Once the Web version has been approved by the author and matched to a citation record, the record may be sent to PubMed Central. PMC then performs additional automated QA checks on the submission. If the manuscript passes these checks, a PMCID is generated and assigned to the record. If the record fails these checks, it is returned to NIHMS staff for evaluation. Records may also be returned to NIHMS staff following regular PMC integrity checks.

Records in PMC will remain “hidden” until at least the final publication date of the record, plus any additional embargo period specified by the submitter or author.

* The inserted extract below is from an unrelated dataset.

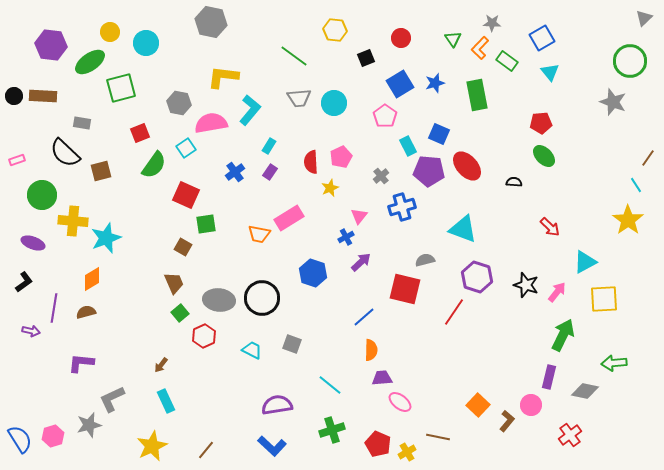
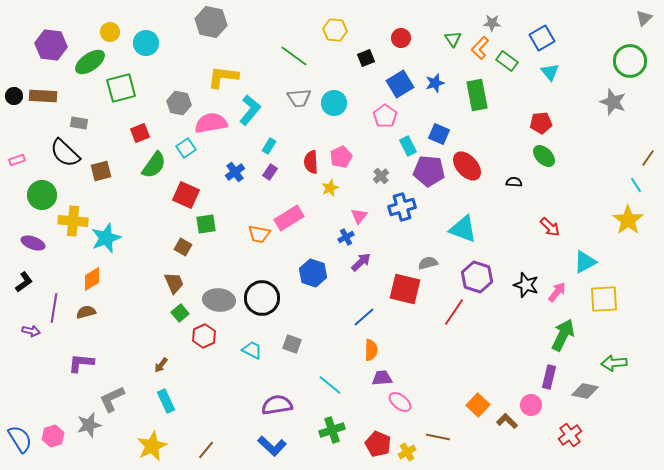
gray rectangle at (82, 123): moved 3 px left
gray semicircle at (425, 260): moved 3 px right, 3 px down
brown L-shape at (507, 421): rotated 85 degrees counterclockwise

Reporting Systems And NIHMS

Image NIHMS-Image008.jpg

In most cases, records created in NIHMS will generate a PMCID, which demonstrates full compliance with the NIH Public Access Policy, although some records in NIHMS are created only to report the association of a grant with a particular paper. NIHMS IDs are an important aspect of both documenting the relationship between grants and articles and the compliance status of those articles.

The NIH Public Access Policy calls for submission of records for non-PMC journals to NIHMS at the time of manuscript acceptance; there is no grace period in the requirements. Lack of an NIHMS ID for applicable papers will cause authors to be reported as non-compliant. NIHMS IDs may be used by NIH-funded parties as evidence of compliance with the Public Access Policy for up to 90 days after the print publication date of the article, after which a PMCID must be used. An NIHMS ID is not permanent evidence of compliance.

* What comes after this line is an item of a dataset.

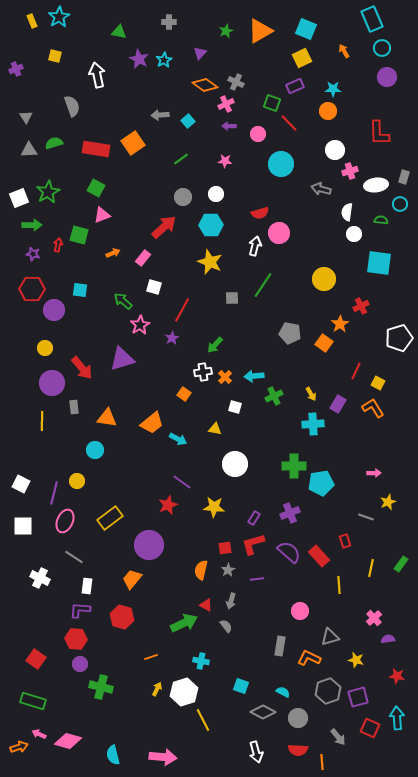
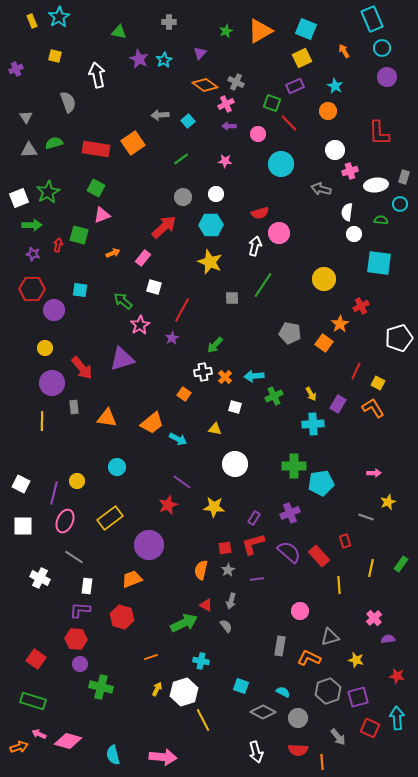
cyan star at (333, 89): moved 2 px right, 3 px up; rotated 28 degrees clockwise
gray semicircle at (72, 106): moved 4 px left, 4 px up
cyan circle at (95, 450): moved 22 px right, 17 px down
orange trapezoid at (132, 579): rotated 30 degrees clockwise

However, NIHMS does not report compliance directly. The system supplies grant and paper associations to a variety of resources and provides status information of NIHMS IDs and PMCIDs when assigned. From these, resources compliance monitoring systems—such as PACM, which provides compliance reports to institutions, and eRA Commons, which provides compliance reports for an individual—calculate article compliance status with respect to the NIH Public Access Policy.